What you need to do:
Could you rewrite the entries starting at the line that contains "[251, 184, 504, 375]" and ending at the line that contains "blue and white boots", with "897" replaced by "879" and everything else left unchanged?

Input:
|---|

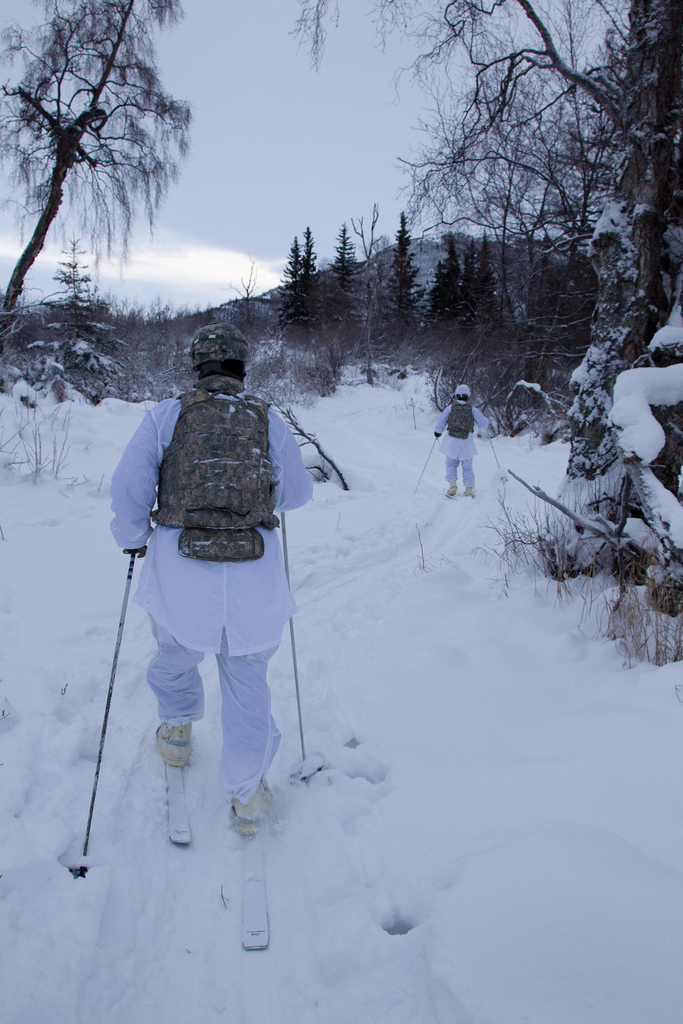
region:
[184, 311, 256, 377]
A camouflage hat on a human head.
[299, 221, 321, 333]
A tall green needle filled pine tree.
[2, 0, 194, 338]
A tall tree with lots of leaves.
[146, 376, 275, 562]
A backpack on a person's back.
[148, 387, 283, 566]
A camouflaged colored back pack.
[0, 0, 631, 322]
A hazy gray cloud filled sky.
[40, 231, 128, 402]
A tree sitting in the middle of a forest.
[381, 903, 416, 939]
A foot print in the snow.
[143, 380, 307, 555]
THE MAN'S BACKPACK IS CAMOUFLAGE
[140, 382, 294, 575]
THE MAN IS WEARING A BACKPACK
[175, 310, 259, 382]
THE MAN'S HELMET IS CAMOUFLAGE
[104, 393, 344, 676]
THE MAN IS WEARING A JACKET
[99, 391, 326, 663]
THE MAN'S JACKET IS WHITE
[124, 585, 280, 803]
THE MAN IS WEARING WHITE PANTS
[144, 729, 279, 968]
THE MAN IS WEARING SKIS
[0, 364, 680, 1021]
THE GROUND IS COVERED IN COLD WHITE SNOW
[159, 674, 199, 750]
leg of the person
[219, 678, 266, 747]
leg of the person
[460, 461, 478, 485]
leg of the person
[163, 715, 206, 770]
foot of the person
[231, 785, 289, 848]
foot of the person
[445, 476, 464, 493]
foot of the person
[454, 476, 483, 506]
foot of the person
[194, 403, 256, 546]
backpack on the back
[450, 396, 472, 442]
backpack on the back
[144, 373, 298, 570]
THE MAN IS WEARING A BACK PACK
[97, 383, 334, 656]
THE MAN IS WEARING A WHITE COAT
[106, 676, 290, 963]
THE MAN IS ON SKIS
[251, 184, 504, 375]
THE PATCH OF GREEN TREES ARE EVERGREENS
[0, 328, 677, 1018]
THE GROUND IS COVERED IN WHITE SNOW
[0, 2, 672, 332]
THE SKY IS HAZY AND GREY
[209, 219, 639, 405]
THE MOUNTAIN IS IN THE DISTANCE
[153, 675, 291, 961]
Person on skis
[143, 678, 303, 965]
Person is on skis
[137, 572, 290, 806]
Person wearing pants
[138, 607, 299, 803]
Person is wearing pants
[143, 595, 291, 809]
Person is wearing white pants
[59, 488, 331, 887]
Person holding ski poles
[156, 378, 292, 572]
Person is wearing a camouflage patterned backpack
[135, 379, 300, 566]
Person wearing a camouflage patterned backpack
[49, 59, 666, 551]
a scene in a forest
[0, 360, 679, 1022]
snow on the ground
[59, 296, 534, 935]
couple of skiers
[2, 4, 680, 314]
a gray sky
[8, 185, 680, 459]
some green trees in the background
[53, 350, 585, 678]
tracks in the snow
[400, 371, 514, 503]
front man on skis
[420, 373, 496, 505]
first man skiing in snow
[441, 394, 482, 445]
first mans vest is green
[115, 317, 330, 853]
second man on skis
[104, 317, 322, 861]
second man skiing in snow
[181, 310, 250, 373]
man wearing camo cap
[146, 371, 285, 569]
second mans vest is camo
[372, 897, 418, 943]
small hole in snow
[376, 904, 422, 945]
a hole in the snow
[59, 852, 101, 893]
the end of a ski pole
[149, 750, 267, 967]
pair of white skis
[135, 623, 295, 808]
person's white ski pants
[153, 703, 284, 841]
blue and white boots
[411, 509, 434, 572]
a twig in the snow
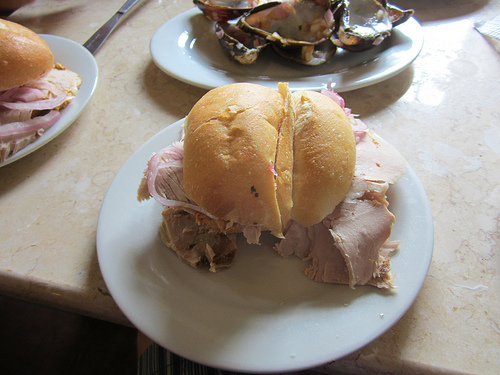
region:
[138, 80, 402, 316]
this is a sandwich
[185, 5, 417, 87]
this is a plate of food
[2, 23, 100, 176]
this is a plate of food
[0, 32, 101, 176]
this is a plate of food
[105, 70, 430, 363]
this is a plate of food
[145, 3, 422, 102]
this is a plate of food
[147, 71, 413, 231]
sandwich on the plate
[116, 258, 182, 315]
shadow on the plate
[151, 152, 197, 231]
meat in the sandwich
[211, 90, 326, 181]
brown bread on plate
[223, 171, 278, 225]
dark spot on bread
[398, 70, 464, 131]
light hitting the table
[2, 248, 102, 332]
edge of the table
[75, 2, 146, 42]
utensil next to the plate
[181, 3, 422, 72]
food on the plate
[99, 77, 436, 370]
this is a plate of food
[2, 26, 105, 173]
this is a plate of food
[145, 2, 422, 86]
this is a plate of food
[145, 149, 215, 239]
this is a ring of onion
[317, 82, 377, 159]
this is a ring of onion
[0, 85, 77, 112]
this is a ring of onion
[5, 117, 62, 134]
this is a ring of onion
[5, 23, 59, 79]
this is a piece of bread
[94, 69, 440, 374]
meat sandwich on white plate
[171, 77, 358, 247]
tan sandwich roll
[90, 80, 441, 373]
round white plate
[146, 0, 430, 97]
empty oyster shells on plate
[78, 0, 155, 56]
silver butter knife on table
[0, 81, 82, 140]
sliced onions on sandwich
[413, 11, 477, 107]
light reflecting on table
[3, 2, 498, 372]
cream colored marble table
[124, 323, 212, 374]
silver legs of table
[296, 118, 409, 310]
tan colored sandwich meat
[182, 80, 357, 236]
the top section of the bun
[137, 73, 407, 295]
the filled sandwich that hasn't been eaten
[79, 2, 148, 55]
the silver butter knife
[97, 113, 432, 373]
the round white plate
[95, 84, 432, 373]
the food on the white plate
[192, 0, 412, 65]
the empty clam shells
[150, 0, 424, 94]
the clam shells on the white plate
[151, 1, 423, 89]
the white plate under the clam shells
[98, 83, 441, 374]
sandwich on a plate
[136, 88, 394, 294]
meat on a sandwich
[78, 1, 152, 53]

|---|

Written solution:
[251, 184, 504, 375]
THE PATCH OF GREEN TREES ARE EVERGREENS
[0, 328, 677, 1018]
THE GROUND IS COVERED IN WHITE SNOW
[0, 2, 672, 332]
THE SKY IS HAZY AND GREY
[209, 219, 639, 405]
THE MOUNTAIN IS IN THE DISTANCE
[153, 675, 291, 961]
Person on skis
[143, 678, 303, 965]
Person is on skis
[137, 572, 290, 806]
Person wearing pants
[138, 607, 299, 803]
Person is wearing pants
[143, 595, 291, 809]
Person is wearing white pants
[59, 488, 331, 887]
Person holding ski poles
[156, 378, 292, 572]
Person is wearing a camouflage patterned backpack
[135, 379, 300, 566]
Person wearing a camouflage patterned backpack
[49, 59, 666, 551]
a scene in a forest
[0, 360, 679, 1022]
snow on the ground
[59, 296, 534, 935]
couple of skiers
[2, 4, 680, 314]
a gray sky
[8, 185, 680, 459]
some green trees in the background
[53, 350, 585, 678]
tracks in the snow
[400, 371, 514, 503]
front man on skis
[420, 373, 496, 505]
first man skiing in snow
[441, 394, 482, 445]
first mans vest is green
[115, 317, 330, 853]
second man on skis
[104, 317, 322, 861]
second man skiing in snow
[181, 310, 250, 373]
man wearing camo cap
[146, 371, 285, 569]
second mans vest is camo
[372, 879, 418, 943]
small hole in snow
[376, 904, 422, 945]
a hole in the snow
[59, 852, 101, 893]
the end of a ski pole
[149, 750, 267, 967]
pair of white skis
[135, 623, 295, 808]
person's white ski pants
[153, 703, 284, 841]
blue and white boots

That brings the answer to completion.